- Alexander Smith & Sons weaving mills (1886)
- Date: February 20, 1885 – July 16, 1885
- Location: Yonkers, New York, US
- Caused by: Retaliation
- Goals: Restored wages, no more unfair pay docking, no more tyranny from the boss, reinstate fired union members.
- Result: Company agreed to recognize the union, raise pay, and reevaluate the docking system. The union agreed to provide notice before striking and try arbitrary first.

Parties
| Carpet weavers; Knights of Labor; | Alexander Smith & Sons; |

= 1885 Yonkers carpet weavers strike =

1885 labor strike in New York, US

On February 20, 1885, carpet weavers at Alexander Smith & Sons mills in Yonkers, New York, United States, went on strike after the company fired several women who had joined the newly-formed union. The union had been organizing for the better part of a year, forming their own chapter of the Knights of Labor and preparing to demand better wages and working conditions at the mills. Workers at the mills were predominantly young immigrants, with women making up approximately 75 percent of the workforce.

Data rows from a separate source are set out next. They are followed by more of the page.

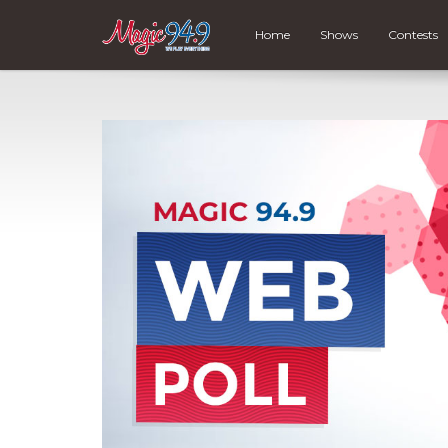
Home
Shows
Contests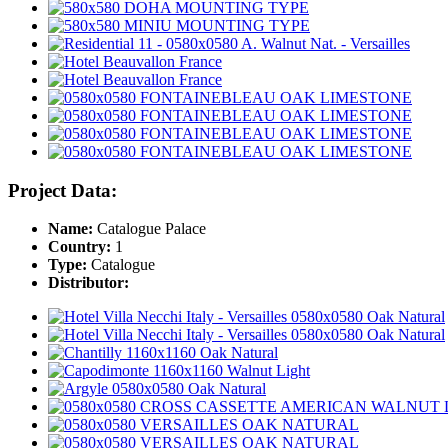
Project Data:
Name:
Catalogue Palace
Country:
1
Type:
Catalogue
Distributor: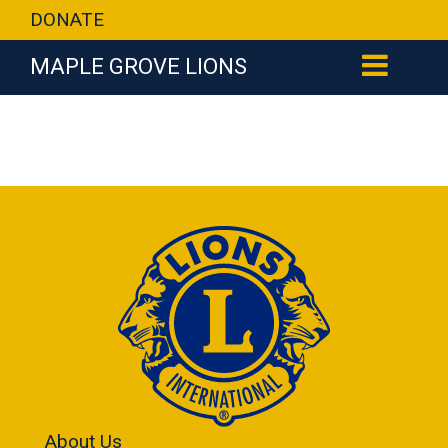
DONATE
MAPLE GROVE LIONS
About Us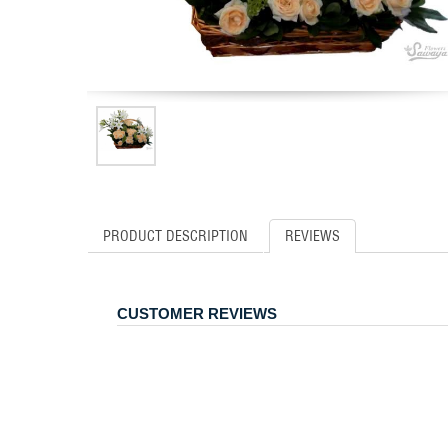
PRODUCT DESCRIPTION
REVIEWS
CUSTOMER REVIEWS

When the weavers went on strike and walked out, Smith responded by locking them out of the mills. What started with a group of weavers from the tapestry department at 10 AM grew to over 3,000 strikers by the end of the day. The following week, the strikers released a statement with their four core demands:

First, the restoration of wages paid before December 1, 1884; Second, a readjustment of the arbitrary and unjust system of docking adopted by the firm; Third, a reinstatement of all employees unjustly discharged and no one to be discharged in the future except for cause assigned; Fourth, NO MORE BOSS OR SUPERINTENDENT TYRANNY. [emphasis in source]
— Statement from the striking workers, printed in the Yonkers' Statesman on February 27, 1885.

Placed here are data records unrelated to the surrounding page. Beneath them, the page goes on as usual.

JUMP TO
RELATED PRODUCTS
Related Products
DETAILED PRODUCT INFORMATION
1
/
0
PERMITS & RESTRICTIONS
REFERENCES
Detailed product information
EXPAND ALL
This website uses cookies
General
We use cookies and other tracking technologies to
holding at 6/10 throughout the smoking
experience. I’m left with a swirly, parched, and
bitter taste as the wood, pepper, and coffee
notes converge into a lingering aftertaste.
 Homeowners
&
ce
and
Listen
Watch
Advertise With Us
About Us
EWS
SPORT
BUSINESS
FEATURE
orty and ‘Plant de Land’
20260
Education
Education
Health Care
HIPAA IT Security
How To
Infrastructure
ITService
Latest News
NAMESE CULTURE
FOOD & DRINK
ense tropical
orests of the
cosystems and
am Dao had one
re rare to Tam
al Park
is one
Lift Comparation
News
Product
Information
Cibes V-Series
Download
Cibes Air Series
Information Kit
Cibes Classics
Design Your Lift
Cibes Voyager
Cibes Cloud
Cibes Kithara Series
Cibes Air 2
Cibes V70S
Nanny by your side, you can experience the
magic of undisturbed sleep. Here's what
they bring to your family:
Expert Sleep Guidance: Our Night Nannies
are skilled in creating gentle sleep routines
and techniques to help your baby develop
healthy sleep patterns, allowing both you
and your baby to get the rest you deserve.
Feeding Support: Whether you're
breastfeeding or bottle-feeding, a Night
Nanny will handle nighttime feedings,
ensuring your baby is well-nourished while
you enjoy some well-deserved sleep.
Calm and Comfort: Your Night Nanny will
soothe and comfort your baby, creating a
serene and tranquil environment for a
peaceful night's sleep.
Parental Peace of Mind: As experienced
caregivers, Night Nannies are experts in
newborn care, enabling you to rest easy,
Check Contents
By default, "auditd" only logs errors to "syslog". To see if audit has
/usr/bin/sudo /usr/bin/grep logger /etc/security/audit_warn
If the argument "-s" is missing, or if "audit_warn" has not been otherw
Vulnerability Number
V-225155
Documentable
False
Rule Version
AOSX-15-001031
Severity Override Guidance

The demand to end "TYRANNY" at the mills was a reference to a new disciplinary docking system that had been introduced over the past year. This system punished workers for many social and human behaviors: talking with other workers, eating meals with other workers, laughing out loud, and looking out a window (even just to get some fresh air) were all punishable behaviors under the new docking system rules, according to the workers. Sick and bereaved workers who missed a shift were also docked and risked being "discharged" (or fired) by management.

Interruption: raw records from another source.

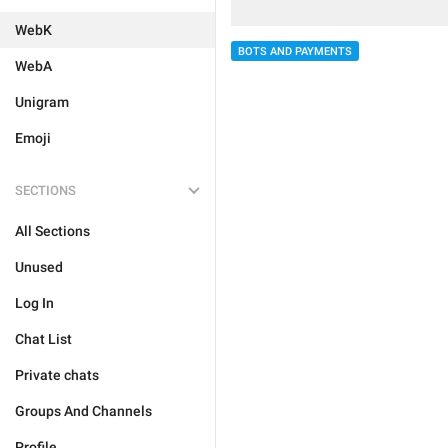
WebK
BOTS AND PAYMENTS
WebA
Unigram
Emoji
SECTIONS
All Sections
Unused
Log In
Chat List
Private chats
Groups And Channels
Profile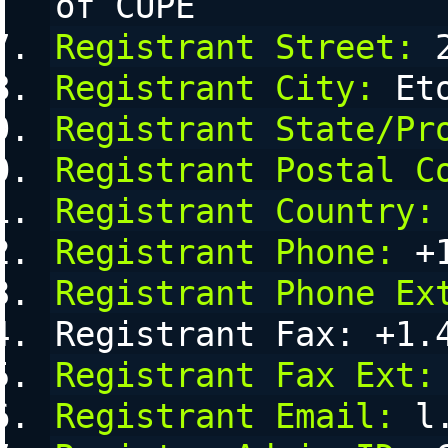
of CUPE
Registrant Street:
 
Registrant City:
 Et
Registrant State/Pr
Registrant Postal C
Registrant Country:
Registrant Phone:
 +
Registrant Phone Ex
Registrant Fax: +1.
Registrant Fax Ext:
Registrant Email:
 l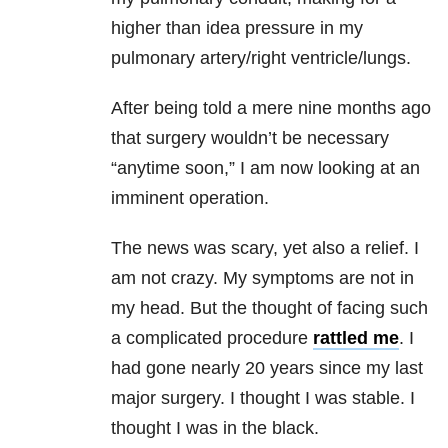
higher than idea pressure in my
pulmonary artery/right ventricle/lungs.
After being told a mere nine months ago
that surgery wouldn’t be necessary
“anytime soon,” I am now looking at an
imminent operation.
The news was scary, yet also a relief. I
am not crazy. My symptoms are not in
my head. But the thought of facing such
a complicated procedure
rattled me
. I
had gone nearly 20 years since my last
major surgery. I thought I was stable. I
thought I was in the black.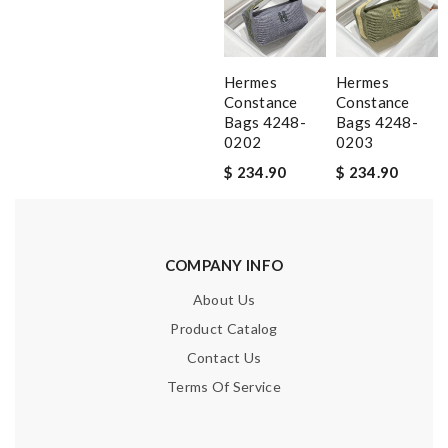
Hermes
Hermes
Constance
Constance
Bags 4248-
Bags 4248-
0202
0203
$ 234.90
$ 234.90
COMPANY INFO
About Us
Product Catalog
Contact Us
Terms Of Service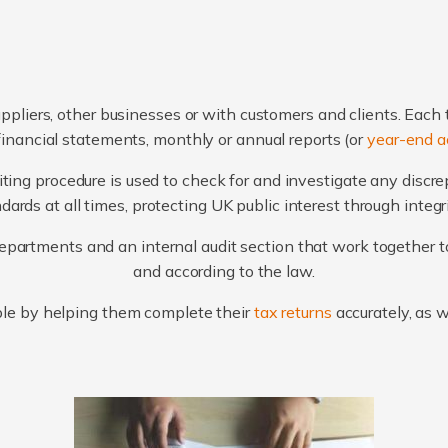
ppliers, other businesses or with customers and clients. Each 
financial statements, monthly or annual reports (or
year-end a
ting procedure is used to check for and investigate any discr
ards at all times, protecting UK public interest through integ
artments and an internal audit section that work together to
and according to the law.
le by helping them complete their
tax returns
accurately, as 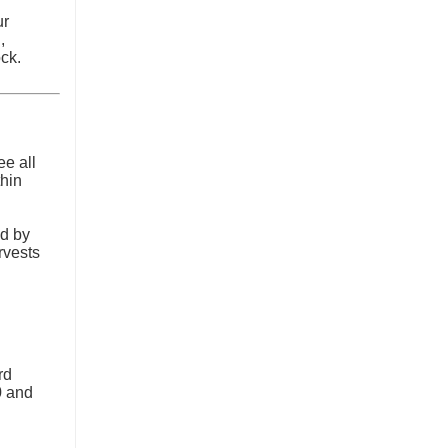
ur
,
ck.
ee all
thin
d by
rvests
rd
0 and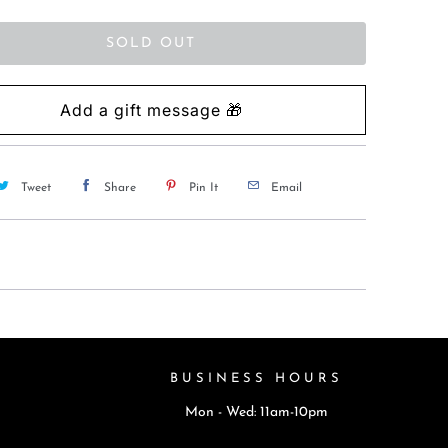
SOLD OUT
Tweet
Share
Pin It
Email
BUSINESS HOURS
Mon - Wed: 11am-10pm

On July 16, after several months on strike, a settlement was reached in which the company agreed to increase workers' wages by rolling back a previous wage reduction and adding a 10 percent advance. Workers would no longer be punished for membership in the union, and the workers who had been fired back in February would be rehired. The company also promised to address the docking system. In return, the union agreed to provide notice in the future if they intended to strike, and they also agreed to arbitration as a first step. The union declared victory.